Philips announced that the FDA has approved the enhanced 160cm version of its LumiGuide Navigation Wire, which uses Fiber Optic RealShape (FORS) technology. This milestone coincides with the 1000th patient treated with Philips’ 3D real-time device guidance technology. Dr. Carlos Timaran, an internationally known vascular surgeon, used the new wire to perform a complex aortic repair.

The extended LumiGuide wire provides US clinicians with broader catheter visualization, allowing for faster, more accurate procedures with less radiation. FORS technology enables 3D color visualization of catheters and guidewires, revolutionizing endovascular surgery by cutting procedure times by 37% and radiation by 70%.

Piccolo Medical has received FDA clearance for their ECGuide™ Connector, a component of the PM2™ System. This new catheter guidance technology uses electrocardiogram (ECG) to determine catheter tip position in real time, providing a safer alternative to chest X-rays for verifying central venous catheter placement.

The FDA-approved ECGuide™ technology addresses limitations in current catheter guidance systems for Central Venous Catheter (CVC) procedures.

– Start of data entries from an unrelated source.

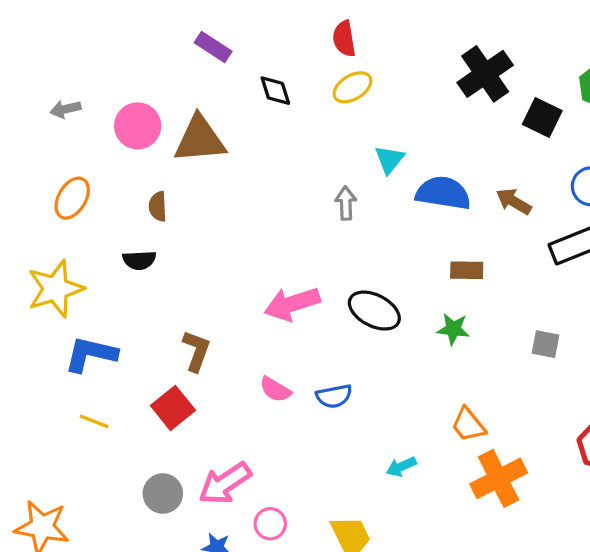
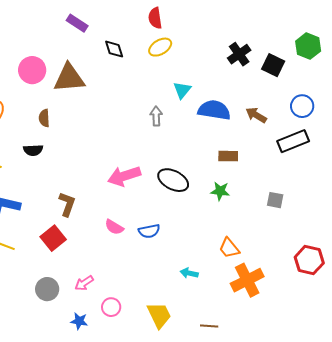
black cross: (485, 74) -> (239, 54), moved, size x0.7
cyan arrow: (401, 467) -> (189, 273), turned 36
pink arrow: (225, 483) -> (84, 283), size x0.6

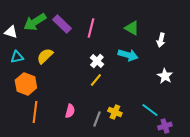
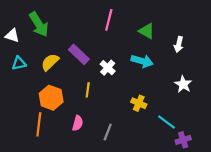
green arrow: (35, 22) -> (39, 24), turned -90
purple rectangle: (62, 24) -> (79, 54), moved
pink line: (91, 28) -> (109, 20), moved
yellow line: (96, 80) -> (88, 90), moved, turned -32
orange hexagon: (26, 84) -> (51, 98), moved
yellow cross: (115, 112) -> (139, 103), moved

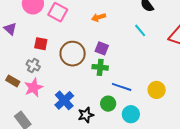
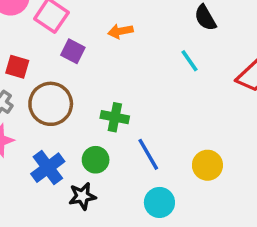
purple square: (102, 48) -> (73, 51), moved
brown circle: (73, 54) -> (51, 104), moved
blue line: (122, 87) -> (148, 154), turned 36
green circle: (108, 104) -> (96, 160), moved

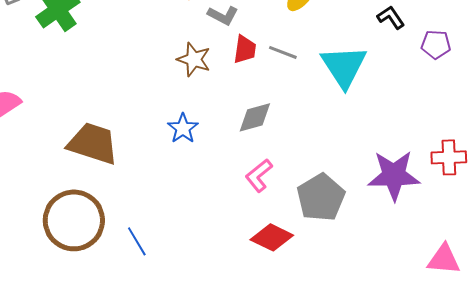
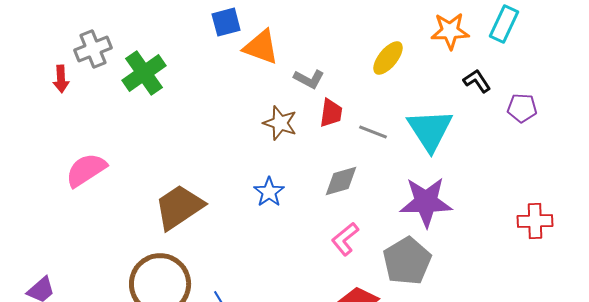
gray line: (283, 52) -> (373, 132), moved
brown trapezoid: (93, 143) -> (179, 207), turned -52
purple star: (394, 175) -> (426, 202), moved

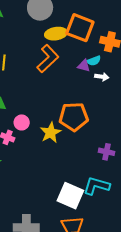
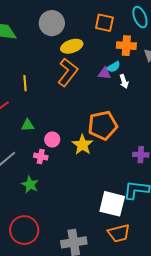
orange square: (80, 28) -> (104, 23), moved, size x0.7
white arrow: (102, 77) -> (124, 81), turned 72

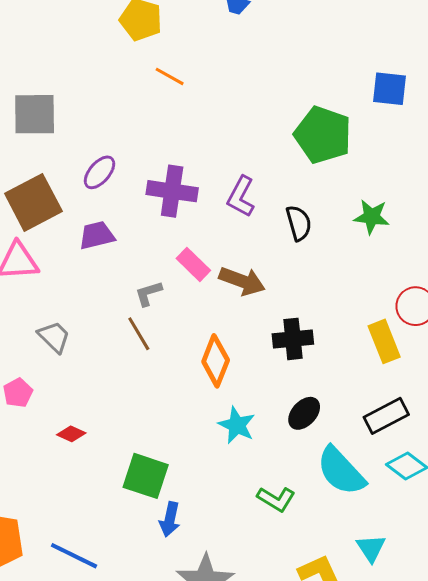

Although similar systems are used for Peripherally Inserted Central Catheters (PICCs), their use in CVC procedures is limited. The innovation by Piccolo Medical aims to improve catheter insertion accuracy and safety.

The ECGuide™ technology aims to reduce complications and costs by providing real-time guidance during central venous catheter insertions, potentially improving patient outcomes.